Mas o dano para a profissão será grande. Estará dada uma senha para toda figura pública que se sentir ofendida por um jornalista: recorrer à Justiça Especial Cível com um processo por danos morais. Como condenar alguém por delito de opinião na Justiça comum é coisa mais rara, até porque o direito de defesa se exerce mais amplamente, por que não encurtar a coisa toda e buscar asfixiar o jornalista economicamente?

Mais: se os querelantes tiverem a esperteza de Dallagnol, só os jornalistas serão acionados, mas não os respectivos veículos em que saiu a crítica — e não estou aqui a dizer que deveriam ter sido processados. Apenas destaco que faz parte da política pessoal do procurador manter boas relações com os meios de comunicação e buscar punir apenas o jornalista que incomoda. Também essa lição outros aprenderão com ele.
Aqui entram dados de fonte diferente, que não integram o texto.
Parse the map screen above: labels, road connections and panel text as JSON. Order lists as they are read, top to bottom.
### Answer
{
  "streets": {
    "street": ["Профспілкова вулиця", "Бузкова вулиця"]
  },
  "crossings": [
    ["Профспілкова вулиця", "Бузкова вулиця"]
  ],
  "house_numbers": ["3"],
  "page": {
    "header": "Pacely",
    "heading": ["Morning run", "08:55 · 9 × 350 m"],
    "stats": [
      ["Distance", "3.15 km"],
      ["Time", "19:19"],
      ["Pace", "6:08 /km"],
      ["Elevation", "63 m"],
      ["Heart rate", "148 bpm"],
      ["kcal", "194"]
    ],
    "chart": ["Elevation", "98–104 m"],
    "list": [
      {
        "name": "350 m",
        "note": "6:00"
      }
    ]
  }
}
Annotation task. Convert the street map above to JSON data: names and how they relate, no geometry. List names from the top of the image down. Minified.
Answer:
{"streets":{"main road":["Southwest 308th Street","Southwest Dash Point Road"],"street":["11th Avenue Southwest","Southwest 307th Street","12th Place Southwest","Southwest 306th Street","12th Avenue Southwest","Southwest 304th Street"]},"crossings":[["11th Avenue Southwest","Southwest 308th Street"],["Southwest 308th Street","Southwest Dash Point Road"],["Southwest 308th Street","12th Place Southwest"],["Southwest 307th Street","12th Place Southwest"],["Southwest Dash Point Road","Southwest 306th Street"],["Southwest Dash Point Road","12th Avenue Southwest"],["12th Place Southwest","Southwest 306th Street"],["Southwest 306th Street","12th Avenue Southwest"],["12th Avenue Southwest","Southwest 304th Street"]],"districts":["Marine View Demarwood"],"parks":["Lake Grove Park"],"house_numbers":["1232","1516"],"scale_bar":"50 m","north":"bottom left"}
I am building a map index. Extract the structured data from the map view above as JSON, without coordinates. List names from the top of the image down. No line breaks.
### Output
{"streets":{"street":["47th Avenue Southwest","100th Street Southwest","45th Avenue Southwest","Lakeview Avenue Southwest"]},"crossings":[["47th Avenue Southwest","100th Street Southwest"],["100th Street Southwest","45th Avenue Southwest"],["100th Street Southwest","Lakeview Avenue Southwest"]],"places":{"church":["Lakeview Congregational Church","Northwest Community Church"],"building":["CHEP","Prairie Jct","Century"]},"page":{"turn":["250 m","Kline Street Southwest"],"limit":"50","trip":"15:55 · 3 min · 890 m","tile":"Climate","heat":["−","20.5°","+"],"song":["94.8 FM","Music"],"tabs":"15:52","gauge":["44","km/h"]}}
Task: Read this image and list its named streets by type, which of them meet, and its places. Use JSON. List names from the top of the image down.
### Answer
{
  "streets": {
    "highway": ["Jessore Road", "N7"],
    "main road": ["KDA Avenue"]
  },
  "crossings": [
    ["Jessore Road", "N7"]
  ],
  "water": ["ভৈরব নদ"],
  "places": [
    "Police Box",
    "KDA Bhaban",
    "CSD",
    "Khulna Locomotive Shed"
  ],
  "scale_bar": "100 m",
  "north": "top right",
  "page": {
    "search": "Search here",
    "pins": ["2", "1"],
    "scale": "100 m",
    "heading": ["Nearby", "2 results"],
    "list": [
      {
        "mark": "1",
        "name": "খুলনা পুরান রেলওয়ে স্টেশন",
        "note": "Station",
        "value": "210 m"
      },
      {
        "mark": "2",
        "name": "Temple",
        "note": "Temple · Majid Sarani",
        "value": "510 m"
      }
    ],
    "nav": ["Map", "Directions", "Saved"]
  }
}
Sim, eu incomodo Dallagnol e outros tantos. Mas certamente não sou o único a despertar a ira de pessoas públicas. Muitos profissionais de imprensa que leem agora este post também o fazem. Se Dallagnol for bem-sucedido na sua empreitada, estará no mercado mais um poderoso instrumento de intimidação da imprensa: recorrer à Justiça Especial Cível por danos morais e pedir indenização. Assim, a liberdade de imprensa estará, finalmente, reduzida a uma pequena causa.

Abre-se uma nova frente contra a liberdade de imprensa, como se as já existentes, hoje em dia, não bastassem.

“Ah, mas Dallagnol ou outros procuradores ligados à Lava Jato jamais me processariam…”

Eles, com efeito, não! Mas e os outros, incluindo os adversários deles? Se Dallagnol for bem-sucedido no processo que move contra mim, quem perde é a imprensa. Não porque eu queira me arvorar em voz representativa da categoria. As minhas pretensões são bem mais modestas. Mas porque o procurador terá inaugurado um caminho novo para intimidar jornalistas. E outros se aproveitarão dele e vão trilhá-lo gostosamente.

Não, senhores! Não é só pelos R$ 35 mil. É pelo princípio. Que as entidades que defendem a imprensa livre e os direitos dos jornalistas se deem conta do que está em curso.

Hoje é Dallagnol contra mim na JEC. Amanhã será quem contra quem?